# Task to complete:
Please put every line of the items below into a Markdown table with two columns, Row and Line, numbering the rows in order and leaving out blank lines.
:: Dataset excerpts ::
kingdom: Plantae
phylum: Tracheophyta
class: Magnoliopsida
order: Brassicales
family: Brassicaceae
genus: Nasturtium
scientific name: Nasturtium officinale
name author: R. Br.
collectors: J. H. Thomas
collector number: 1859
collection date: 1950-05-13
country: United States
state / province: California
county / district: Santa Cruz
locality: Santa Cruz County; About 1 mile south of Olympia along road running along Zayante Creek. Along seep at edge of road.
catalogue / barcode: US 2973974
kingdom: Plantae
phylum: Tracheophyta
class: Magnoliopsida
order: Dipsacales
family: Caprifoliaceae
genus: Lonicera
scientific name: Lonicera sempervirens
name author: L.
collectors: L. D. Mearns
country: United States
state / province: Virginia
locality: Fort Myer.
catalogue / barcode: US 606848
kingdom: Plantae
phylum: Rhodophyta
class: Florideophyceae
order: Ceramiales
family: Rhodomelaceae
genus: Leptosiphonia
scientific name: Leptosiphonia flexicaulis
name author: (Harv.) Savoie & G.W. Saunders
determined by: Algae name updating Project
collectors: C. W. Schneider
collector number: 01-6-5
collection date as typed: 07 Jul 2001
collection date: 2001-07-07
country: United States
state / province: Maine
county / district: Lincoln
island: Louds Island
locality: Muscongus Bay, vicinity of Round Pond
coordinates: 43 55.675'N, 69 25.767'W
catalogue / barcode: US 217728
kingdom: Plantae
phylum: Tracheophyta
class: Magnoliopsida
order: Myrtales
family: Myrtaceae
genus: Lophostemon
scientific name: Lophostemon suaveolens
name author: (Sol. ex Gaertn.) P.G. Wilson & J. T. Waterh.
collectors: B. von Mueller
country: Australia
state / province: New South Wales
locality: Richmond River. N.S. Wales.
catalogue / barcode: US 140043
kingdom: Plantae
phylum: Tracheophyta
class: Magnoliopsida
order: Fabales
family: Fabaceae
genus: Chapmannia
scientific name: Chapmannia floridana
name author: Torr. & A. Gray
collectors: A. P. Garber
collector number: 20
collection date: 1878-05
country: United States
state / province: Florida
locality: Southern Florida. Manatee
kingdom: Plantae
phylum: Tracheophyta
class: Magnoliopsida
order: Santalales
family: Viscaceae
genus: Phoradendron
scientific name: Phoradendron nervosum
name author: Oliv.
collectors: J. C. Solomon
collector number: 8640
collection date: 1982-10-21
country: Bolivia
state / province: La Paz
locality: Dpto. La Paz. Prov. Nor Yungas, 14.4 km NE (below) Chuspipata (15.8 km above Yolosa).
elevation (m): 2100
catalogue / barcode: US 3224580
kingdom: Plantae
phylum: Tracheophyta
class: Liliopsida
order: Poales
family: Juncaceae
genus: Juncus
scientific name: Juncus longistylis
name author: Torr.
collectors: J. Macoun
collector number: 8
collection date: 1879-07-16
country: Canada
:::
# Output for this exercise:
| Row | Line |
|---|---|
| 1 | kingdom: Plantae |
| 2 | phylum: Tracheophyta |
| 3 | class: Magnoliopsida |
| 4 | order: Brassicales |
| 5 | family: Brassicaceae |
| 6 | genus: Nasturtium |
| 7 | scientific name: Nasturtium officinale |
| 8 | name author: R. Br. |
| 9 | collectors: J. H. Thomas |
| 10 | collector number: 1859 |
| 11 | collection date: 1950-05-13 |
| 12 | country: United States |
| 13 | state / province: California |
| 14 | county / district: Santa Cruz |
| 15 | locality: Santa Cruz County; About 1 mile south of Olympia along road running along Zayante Creek. Along seep at edge of road. |
| 16 | catalogue / barcode: US 2973974 |
| 17 | kingdom: Plantae |
| 18 | phylum: Tracheophyta |
| 19 | class: Magnoliopsida |
| 20 | order: Dipsacales |
| 21 | family: Caprifoliaceae |
| 22 | genus: Lonicera |
| 23 | scientific name: Lonicera sempervirens |
| 24 | name author: L. |
| 25 | collectors: L. D. Mearns |
| 26 | country: United States |
| 27 | state / province: Virginia |
| 28 | locality: Fort Myer. |
| 29 | catalogue / barcode: US 606848 |
| 30 | kingdom: Plantae |
| 31 | phylum: Rhodophyta |
| 32 | class: Florideophyceae |
| 33 | order: Ceramiales |
| 34 | family: Rhodomelaceae |
| 35 | genus: Leptosiphonia |
| 36 | scientific name: Leptosiphonia flexicaulis |
| 37 | name author: (Harv.) Savoie & G.W. Saunders |
| 38 | determined by: Algae name updating Project |
| 39 | collectors: C. W. Schneider |
| 40 | collector number: 01-6-5 |
| 41 | collection date as typed: 07 Jul 2001 |
| 42 | collection date: 2001-07-07 |
| 43 | country: United States |
| 44 | state / province: Maine |
| 45 | county / district: Lincoln |
| 46 | island: Louds Island |
| 47 | locality: Muscongus Bay, vicinity of Round Pond |
| 48 | coordinates: 43 55.675'N, 69 25.767'W |
| 49 | catalogue / barcode: US 217728 |
| 50 | kingdom: Plantae |
| 51 | phylum: Tracheophyta |
| 52 | class: Magnoliopsida |
| 53 | order: Myrtales |
| 54 | family: Myrtaceae |
| 55 | genus: Lophostemon |
| 56 | scientific name: Lophostemon suaveolens |
| 57 | name author: (Sol. ex Gaertn.) P.G. Wilson & J. T. Waterh. |
| 58 | collectors: B. von Mueller |
| 59 | country: Australia |
| 60 | state / province: New South Wales |
| 61 | locality: Richmond River. N.S. Wales. |
| 62 | catalogue / barcode: US 140043 |
| 63 | kingdom: Plantae |
| 64 | phylum: Tracheophyta |
| 65 | class: Magnoliopsida |
| 66 | order: Fabales |
| 67 | family: Fabaceae |
| 68 | genus: Chapmannia |
| 69 | scientific name: Chapmannia floridana |
| 70 | name author: Torr. & A. Gray |
| 71 | collectors: A. P. Garber |
| 72 | collector number: 20 |
| 73 | collection date: 1878-05 |
| 74 | country: United States |
| 75 | state / province: Florida |
| 76 | locality: Southern Florida. Manatee |
| 77 | kingdom: Plantae |
| 78 | phylum: Tracheophyta |
| 79 | class: Magnoliopsida |
| 80 | order: Santalales |
| 81 | family: Viscaceae |
| 82 | genus: Phoradendron |
| 83 | scientific name: Phoradendron nervosum |
| 84 | name author: Oliv. |
| 85 | collectors: J. C. Solomon |
| 86 | collector number: 8640 |
| 87 | collection date: 1982-10-21 |
| 88 | country: Bolivia |
| 89 | state / province: La Paz |
| 90 | locality: Dpto. La Paz. Prov. Nor Yungas, 14.4 km NE (below) Chuspipata (15.8 km above Yolosa). |
| 91 | elevation (m): 2100 |
| 92 | catalogue / barcode: US 3224580 |
| 93 | kingdom: Plantae |
| 94 | phylum: Tracheophyta |
| 95 | class: Liliopsida |
| 96 | order: Poales |
| 97 | family: Juncaceae |
| 98 | genus: Juncus |
| 99 | scientific name: Juncus longistylis |
| 100 | name author: Torr. |
| 101 | collectors: J. Macoun |
| 102 | collector number: 8 |
| 103 | collection date: 1879-07-16 |
| 104 | country: Canada |